* GIVEN EXERCISE A:
Quote the devotional text on the family word for word, from "Let’s begin this" to "pray… Our Father...".

Let’s begin this morning by giving thanks to God for the structure of the family.
Prayer
Father God in Heaven, thank you for creating us in your image. Thank you for creating us as men and women, created for the purpose of having a Relationship with you; dominion over all the earth; for uniting us as one in Christ Jesus. Thank you for establishing the union of husbands and wives, who become one flesh in marriage. Thank you for children and their part in the creating of families. We are so blessed to be your sons and daughter, to have you as our Father, and to be redeemed through your Son Jesus Christ, in whose name we pray… Our Father...
Ephesians 5:22–6:4 NIV
Wives, submit yourselves to your own husbands as you do to the Lord. For the husband is the head of the wife as Christ is the head of the church, his body, of which he is the Savior. Now as the church submits to Christ, so also wives should submit to their husbands in everything. Husbands, love your wives, just as Christ loved the church and gave himself up for her to make her holy, cleansing her by the washing with water through the word, and to present her to himself as a radiant church, without stain or wrinkle or any other blemish, but holy and blameless. In this same way, husbands ought to love their wives as their own bodies. He who loves his wife loves himself. After all, no one ever hated their own body, but they feed and care for their body, just as Christ does the church— for we are members of his body. “For this reason a man will leave his father and mother and be united to his wife, and the two will become one flesh.” This is a profound mystery—but I am talking about Christ and the church. However, each one of you also must love his wife as he loves himself, and the wife must respect her husband. Children, obey your parents in the Lord, for this is right. “Honor your father and mother”—which is the first commandment with a promise— “so that it may go well with you and that you may enjoy long life on the earth.” Fathers, do not exasperate your children; instead, bring them up in the training and instruction of the Lord.

* RECORD LIST:
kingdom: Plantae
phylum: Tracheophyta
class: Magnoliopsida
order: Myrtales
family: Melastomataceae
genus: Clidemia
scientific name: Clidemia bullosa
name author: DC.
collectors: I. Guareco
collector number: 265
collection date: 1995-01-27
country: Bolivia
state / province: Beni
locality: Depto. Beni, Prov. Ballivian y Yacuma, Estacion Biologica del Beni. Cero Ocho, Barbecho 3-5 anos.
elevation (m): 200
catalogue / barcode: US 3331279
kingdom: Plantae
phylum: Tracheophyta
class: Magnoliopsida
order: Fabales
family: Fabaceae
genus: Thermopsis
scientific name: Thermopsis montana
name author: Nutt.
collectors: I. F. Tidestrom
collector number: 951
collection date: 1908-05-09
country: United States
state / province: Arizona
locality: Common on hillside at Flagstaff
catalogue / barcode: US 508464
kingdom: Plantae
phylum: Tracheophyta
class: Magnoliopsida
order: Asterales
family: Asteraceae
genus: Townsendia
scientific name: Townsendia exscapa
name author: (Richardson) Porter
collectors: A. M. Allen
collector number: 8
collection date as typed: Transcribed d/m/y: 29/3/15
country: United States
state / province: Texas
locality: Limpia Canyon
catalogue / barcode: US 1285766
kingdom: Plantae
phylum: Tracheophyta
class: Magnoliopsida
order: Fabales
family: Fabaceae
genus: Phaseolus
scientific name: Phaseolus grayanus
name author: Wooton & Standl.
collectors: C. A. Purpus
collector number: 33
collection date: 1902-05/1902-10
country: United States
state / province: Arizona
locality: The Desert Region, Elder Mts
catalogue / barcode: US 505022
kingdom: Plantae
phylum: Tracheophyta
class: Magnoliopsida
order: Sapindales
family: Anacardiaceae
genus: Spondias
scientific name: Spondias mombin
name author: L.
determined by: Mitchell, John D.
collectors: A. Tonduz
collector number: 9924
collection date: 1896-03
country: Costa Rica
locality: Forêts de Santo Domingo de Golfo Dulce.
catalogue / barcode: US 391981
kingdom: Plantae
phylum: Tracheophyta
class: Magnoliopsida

* GIVEN EXERCISE B:
Count the lines in the listing that contain the string "number", and reply with that count alone.

* COMPLETE OUTPUT A:
Let’s begin this morning by giving thanks to God for the structure of the family.
Prayer
Father God in Heaven, thank you for creating us in your image. Thank you for creating us as men and women, created for the purpose of having a Relationship with you; dominion over all the earth; for uniting us as one in Christ Jesus. Thank you for establishing the union of husbands and wives, who become one flesh in marriage. Thank you for children and their part in the creating of families. We are so blessed to be your sons and daughter, to have you as our Father, and to be redeemed through your Son Jesus Christ, in whose name we pray… Our Father...

* COMPLETE OUTPUT B:
5